Martin Scorsese in Mr. Scorsese (2025)

★★★★★


Mr. Scorsese isn’t just a documentary. It’s catnip for cinephiles. For anyone who reveres Martin Scorsese, this five-part Apple TV series feels like a masterclass, memoir and film school elective all rolled into one.

What I loved most is how it doesn’t simply march through a career timeline but tries to mirror Scorsese’s restless artistic evolution. Through present-day interviews, archival footage and generous excerpts from the films themselves, the documentary shows how each project seemed to emerge from a different emotional or spiritual place in his life. That was a revelation to me. We often talk about Scorsese’s recurring themes—guilt, violence, redemption, obsession—but this series helps you see how deeply personal those fixations are.

And what a lineup of voices. Hearing reflections from Steven Spielberg, Leonardo DiCaprio and Robert De Niro, alongside close collaborators and friends, gives the portrait real weight. It’s not hagiography so much as a mosaic of admiration, insight and occasional contradiction.
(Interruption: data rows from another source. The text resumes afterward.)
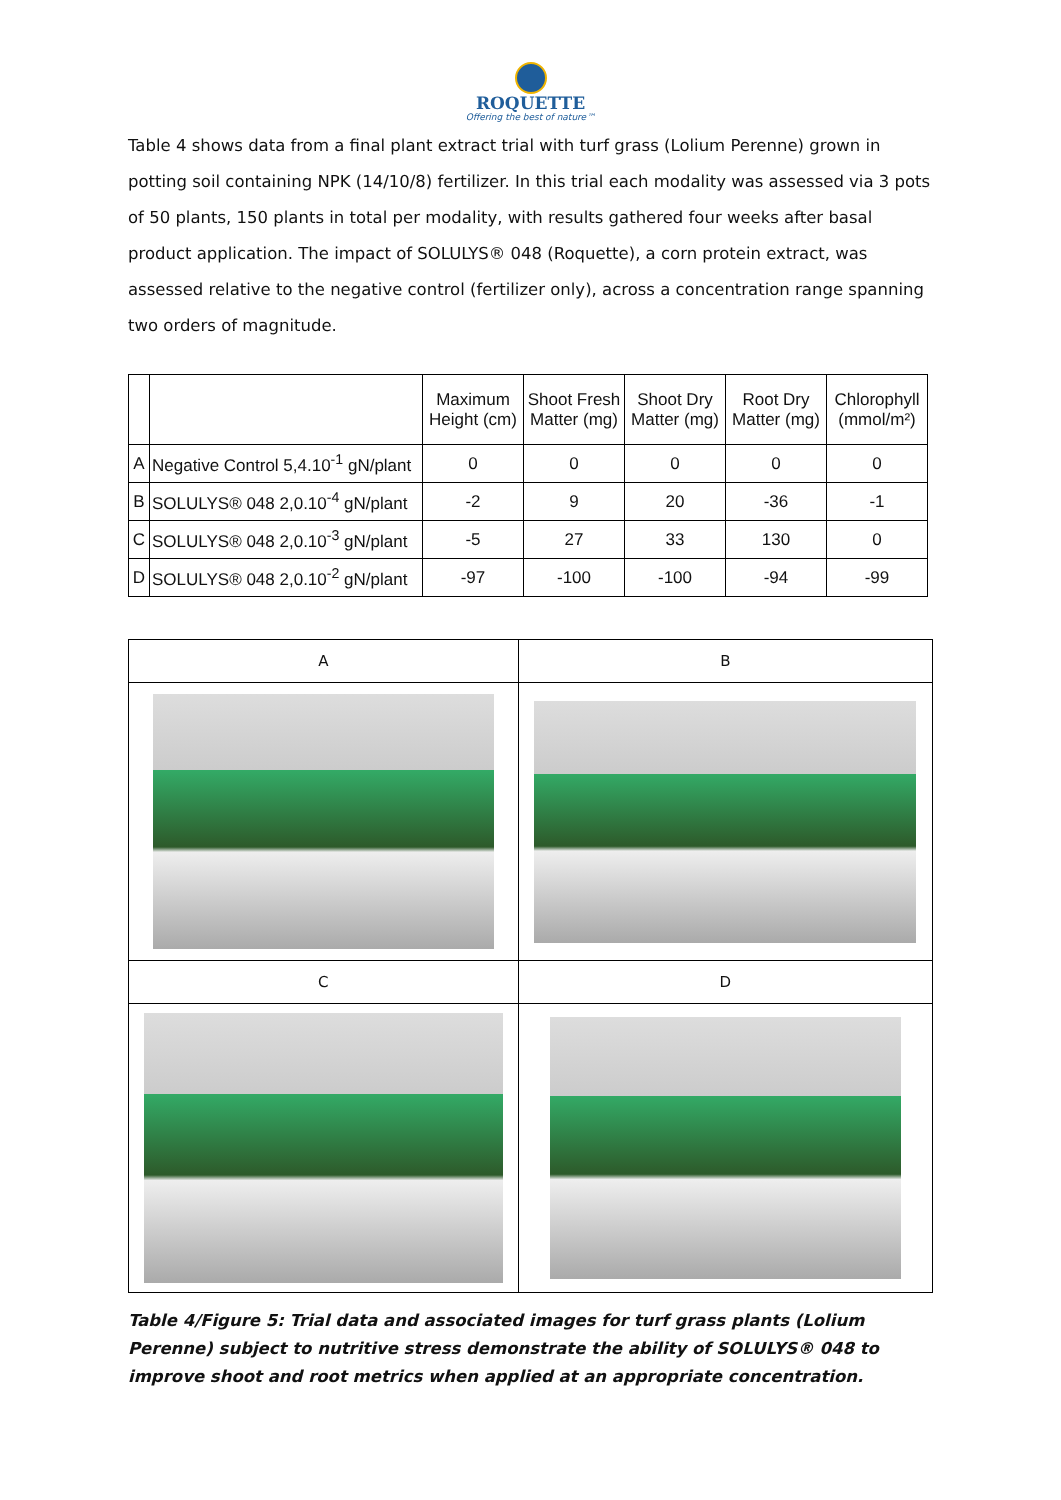ROQUETTE
Offering the best of nature™
Table 4 shows data from a final plant extract trial with turf grass (Lolium Perenne) grown in potting soil containing NPK (14/10/8) fertilizer. In this trial each modality was assessed via 3 pots of 50 plants, 150 plants in total per modality, with results gathered four weeks after basal product application. The impact of SOLULYS® 048 (Roquette), a corn protein extract, was assessed relative to the negative control (fertilizer only), across a concentration range spanning two orders of magnitude.
| | | Maximum Height (cm) | Shoot Fresh Matter (mg) | Shoot Dry Matter (mg) | Root Dry Matter (mg) | Chlorophyll (mmol/m²) |
| --- | --- | --- | --- | --- | --- | --- |
| A | Negative Control 5,4.10<sup>-1</sup> gN/plant | 0 | 0 | 0 | 0 | 0 |
| B | SOLULYS® 048 2,0.10<sup>-4</sup> gN/plant | -2 | 9 | 20 | -36 | -1 |
| C | SOLULYS® 048 2,0.10<sup>-3</sup> gN/plant | -5 | 27 | 33 | 130 | 0 |
| D | SOLULYS® 048 2,0.10<sup>-2</sup> gN/plant | -97 | -100 | -100 | -94 | -99 |
| A | B |
| C | D |
Table 4/Figure 5: Trial data and associated images for turf grass plants (Lolium Perenne) subject to nutritive stress demonstrate the ability of SOLULYS® 048 to improve shoot and root metrics when applied at an appropriate concentration.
One of the pleasures of the series is how it rekindles, or sparks, curiosity about corners of his filmography that may have slipped under the radar. I found myself wanting to revisit everything and seek out titles I’ve somehow missed. How had I never heard of Kundun before?

I also appreciated that the series doesn’t sand down his rough edges. Its exploration of Scorsese’s personal low points, including the anger and inner turbulence colleagues reference, adds dimension to the genial public persona many of us know from interviews, documentaries and even his playful acting appearances. It makes the films’ emotional volatility feel even more connected to the man.

If I have a complaint, it’s the best kind: I wanted more. With a filmmaker this rich, every movie could warrant its own episode. The brief treatment of Killers of the Flower Moon especially left me wanting a deeper excavation.

But maybe that’s the highest compliment. Mr. Scorsese left me with the same feeling the best criticism does: an immediate urge to go watch more movies.